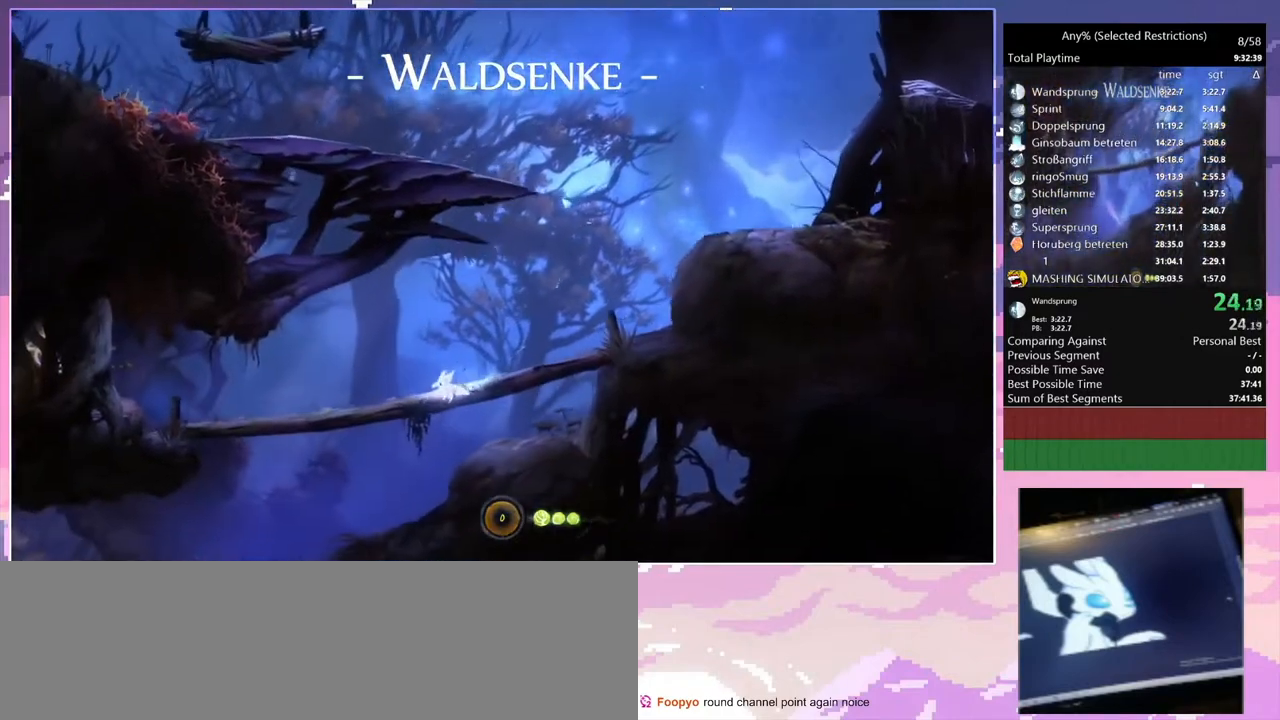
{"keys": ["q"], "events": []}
++++++
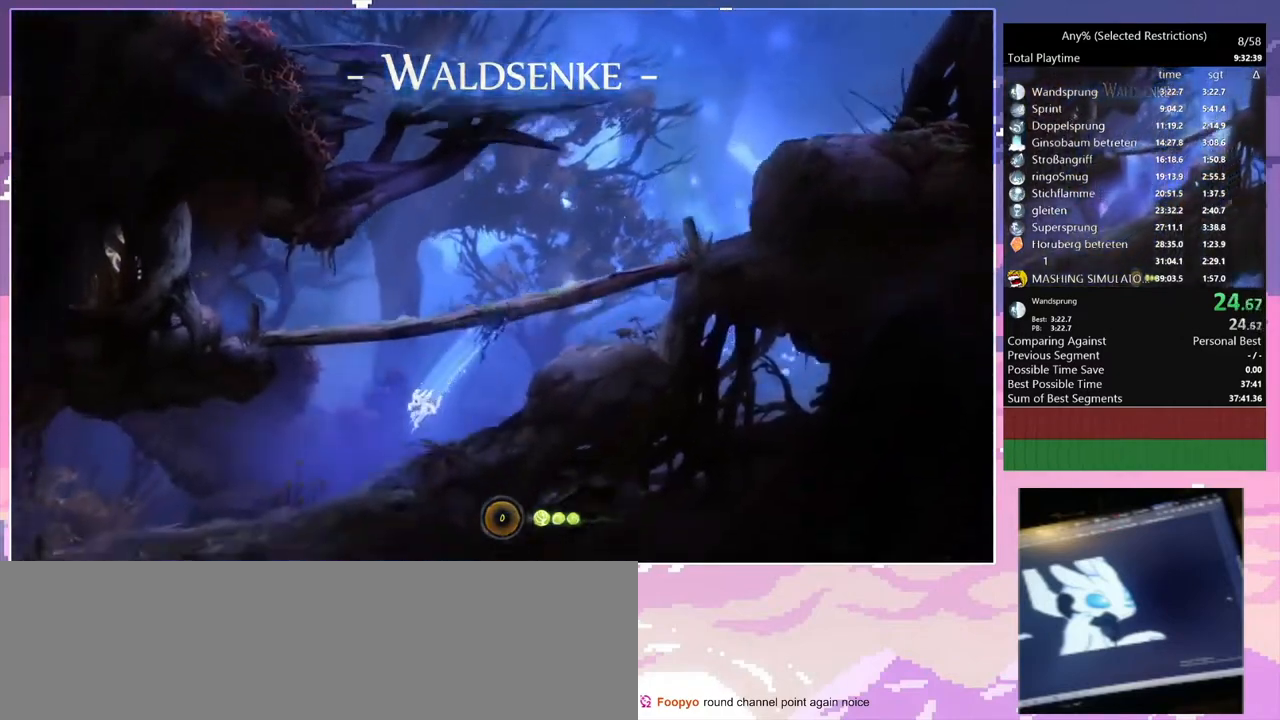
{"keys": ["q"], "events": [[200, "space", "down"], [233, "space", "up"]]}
++++++
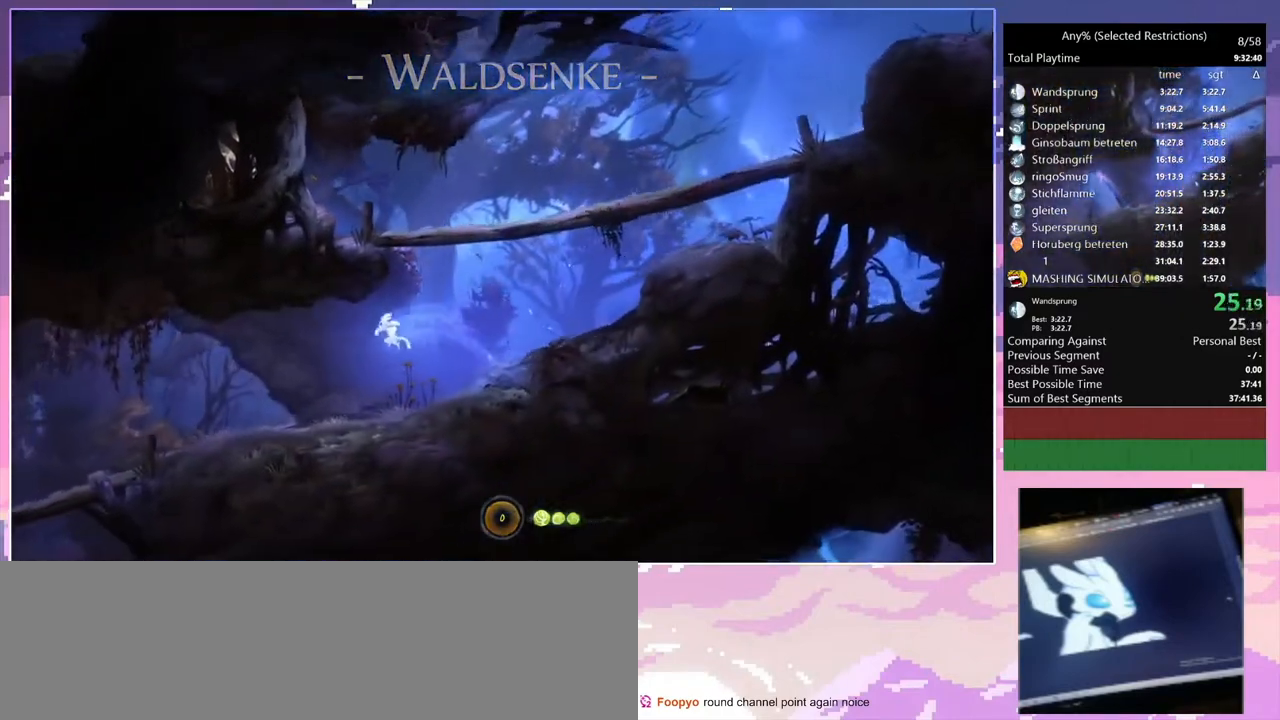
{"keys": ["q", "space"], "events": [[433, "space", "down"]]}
++++++
__Problem details__:
Across the records above, show each line containing the word "down".

__Response to the task__:
{"keys": ["q"], "events": [[200, "space", "down"], [233, "space", "up"]]}
{"keys": ["q", "space"], "events": [[433, "space", "down"]]}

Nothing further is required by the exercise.